A Revolução Industrial trouxe em seu bojo um
ataque violento à biomassa do planeta, promovendo em seu início os primeiros
grandes impactos ambientais sobre as forças de equilíbrio dos ecossistemas. A
indústria petroquímica aliada à superprodução de bens de consumo trouxe um dos
piores tipos de poluição, cujas conseqüências drásticas estão mais visíveis na
modernidade. A superprodução de bens de consumo produz milhões de toneladas de
lixo doméstico e resíduos industriais, que poluem não somente o ambiente
terrestre, como também as águas, sejam elas superficiais ou subterrâneas.
As
técnicas avançadas da produção industrial aplicada à agricultura e mais
recentemente o desenvolvimento da biotecnologia especialmente a biotecnologia
de alimentos, tem produzido uma gigantesca quantidade de insumos agrícolas e
agrotóxicos que causam a contaminação dos rios, lagos, solos e aqüíferos
subterrâneos. Os produtos químicos aplicados à agricultura contaminam além das
águas e dos solos, também os alimentos consumidos pela população trazendo
prejuízos irreparáveis à saúde humana.
A
emissão de gases tóxicos para a atmosfera, proveniente das indústrias, da queima
dos combustíveis fósseis utilizado nos automóveis, a emissão do cloro-fluor-carbono
(CFC) etc., provocou a poluição atmosférica, o que deu origem ao aparecimento
do buraco na camada de ozônio, interferindo diretamente na saúde humana e das
diversas espécies animais.
O fenômeno da urbanização decorrente do
surgimento das cidades é um reflexo da reprodução do capital. O espaço urbano é
produzido e divido seguindo as desigualdades sociais oriundas da sociedade
capitalista caracterizada pela sua divisão em classes sociais, com interesses
antagônicos e diametralmente opostos. Portanto a segregação sócio-espacial é
uma característica do processo de urbanização produzido pelo modelo capitalista.
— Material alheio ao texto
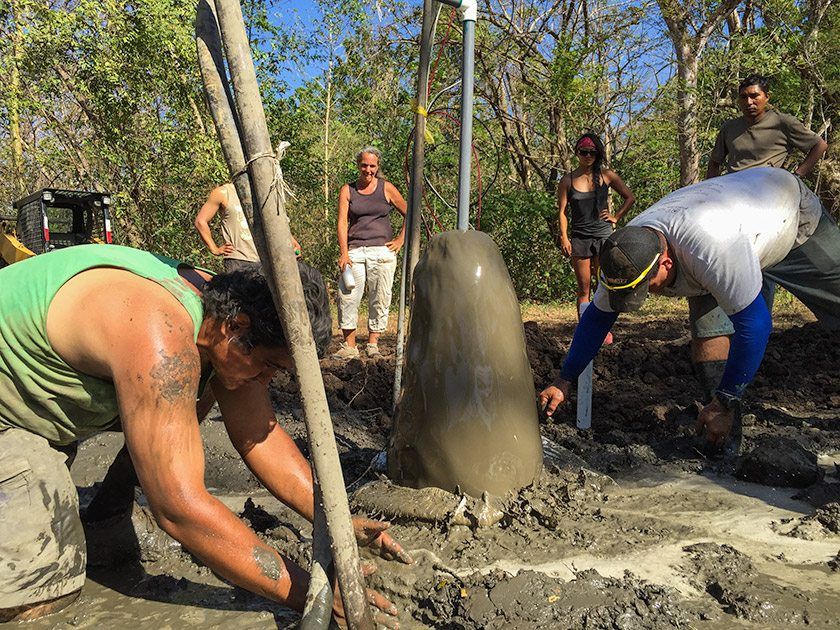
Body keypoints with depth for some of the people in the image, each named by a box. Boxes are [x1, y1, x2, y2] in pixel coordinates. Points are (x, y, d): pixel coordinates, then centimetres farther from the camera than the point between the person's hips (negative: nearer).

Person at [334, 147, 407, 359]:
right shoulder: (347, 190, 9)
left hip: (383, 250, 0)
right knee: (347, 296, -9)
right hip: (355, 251, 1)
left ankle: (373, 343, 13)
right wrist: (343, 253, -10)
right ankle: (349, 346, -2)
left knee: (380, 298, 1)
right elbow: (342, 222, 1)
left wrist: (401, 239, 7)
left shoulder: (386, 188, 7)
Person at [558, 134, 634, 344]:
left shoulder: (606, 176, 4)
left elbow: (630, 198, 13)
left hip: (604, 236, 0)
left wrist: (616, 217, 4)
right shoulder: (568, 181, 3)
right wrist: (564, 237, -6)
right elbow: (562, 212, 3)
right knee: (584, 289, 2)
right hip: (580, 238, 0)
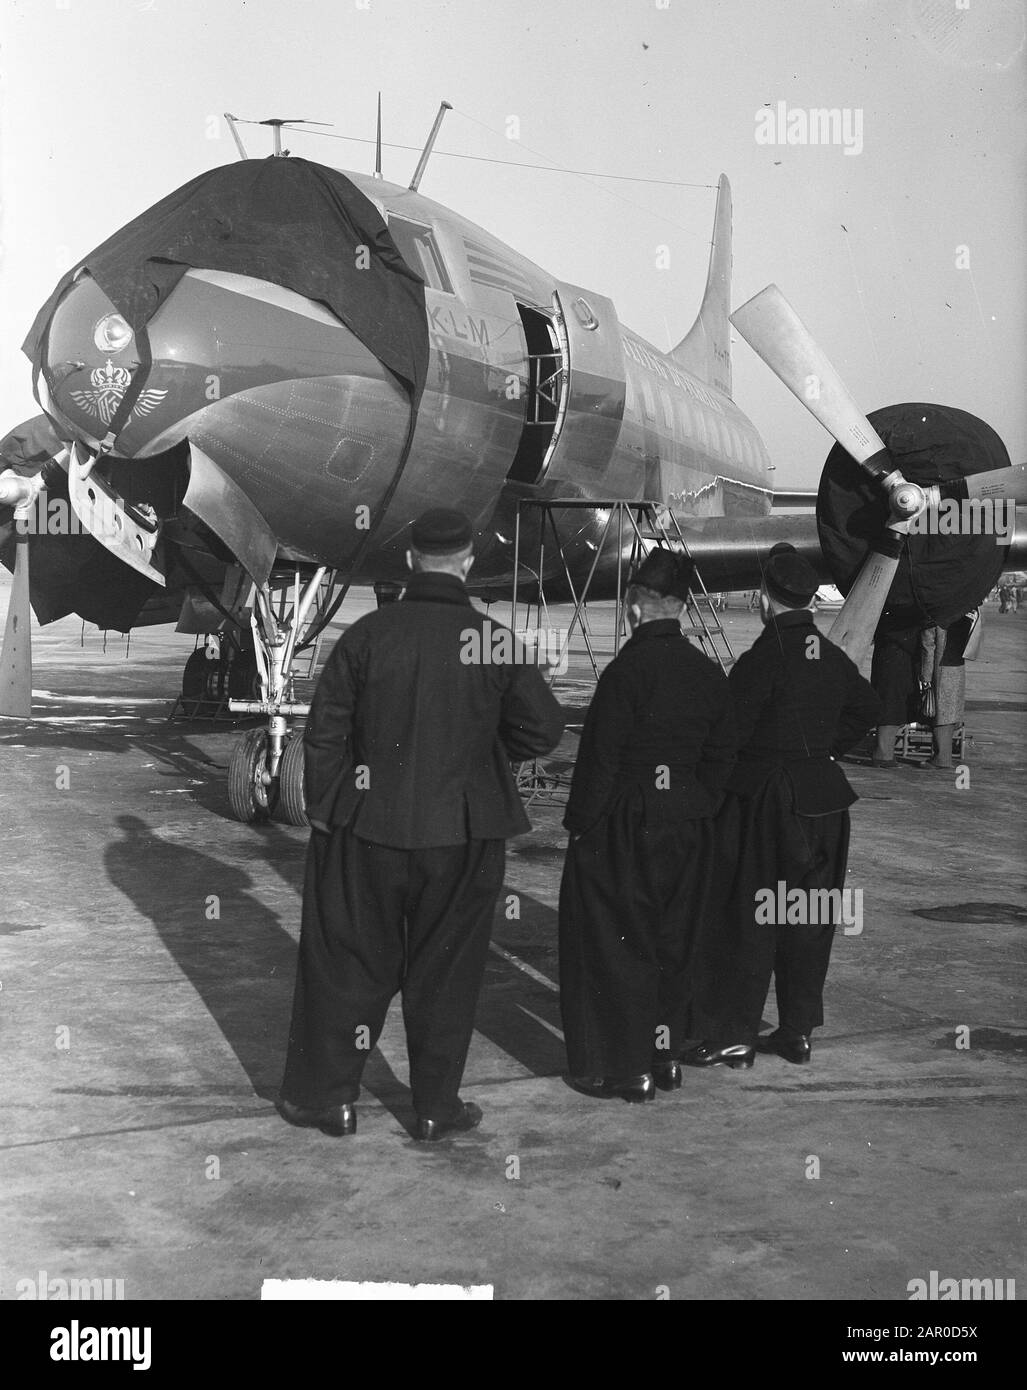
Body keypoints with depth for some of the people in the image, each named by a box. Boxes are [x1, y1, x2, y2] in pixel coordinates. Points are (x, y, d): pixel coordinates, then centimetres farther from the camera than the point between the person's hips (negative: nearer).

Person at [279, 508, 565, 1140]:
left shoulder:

As diferenças sociais gritantes também são produtos do modo de produção
excludente da sociedade capitalista. Portanto, o desenvolvimento da sociedade
capitalista não somente é responsável pela degradação ambiental, como também
pela degradação política, econômica e social do ser humano.
É
neste contexto que ocorre a degradação ambiental, fruto da ação antrópica, onde
o impacto atinge não somente a natureza, mas também o próprio homem como ser
social que deveria estar em interação com a natureza e como parte integrante
dela. Portanto, a problemática da contaminação das águas deve ser enfrentada,
considerando o conjunto de fatores degradantes e que é fruto da ação do próprio
homem sobre a natureza, no processo perverso de desenvolvimento da sociedade
capitalista.
Dentro
desta lógica a problemática da educação, da produção do conhecimento
científico, assume uma dimensão gigantesca. Qualquer nação que preze pela
conservação dos recursos naturais, pela defesa da qualidade de vida do seu povo
e pela própria continuidade da vida no planeta deve focar sua atenção sobre uma
tarefa elementar: a construção de uma educação pública e de qualidade em todos
os níveis. A educação ambiental que já virou termo da moda faz parte do
processo educacional da população do país. Deve estar incluída dentro deste
processo e não pode ser tratada separadamente.
A
gestão correta e eficiente dos recursos hídricos passa fundamentalmente pela
solução dos grandes problemas que afetam a maioria da população, tendo como
eixo a educação, o que leva fatalmente ao questionamento do modelo de
desenvolvimento do país.
Referências Bibliográficas
-SCOMAZZON, C. Carta
da Terra. Disponível em http.www.carthcharter.org/draft/charterpo.htm.
Acesso em: 2 de maio 2003.
-COMISSÃO MUNDIAL
SOBRE MEIO AMBIENTE E DESENVOLVIMENTO (CMMAD). Nosso futuro comum. Rio
de Janeiro, Ed. Fundação Getúlio Vargas. 1991.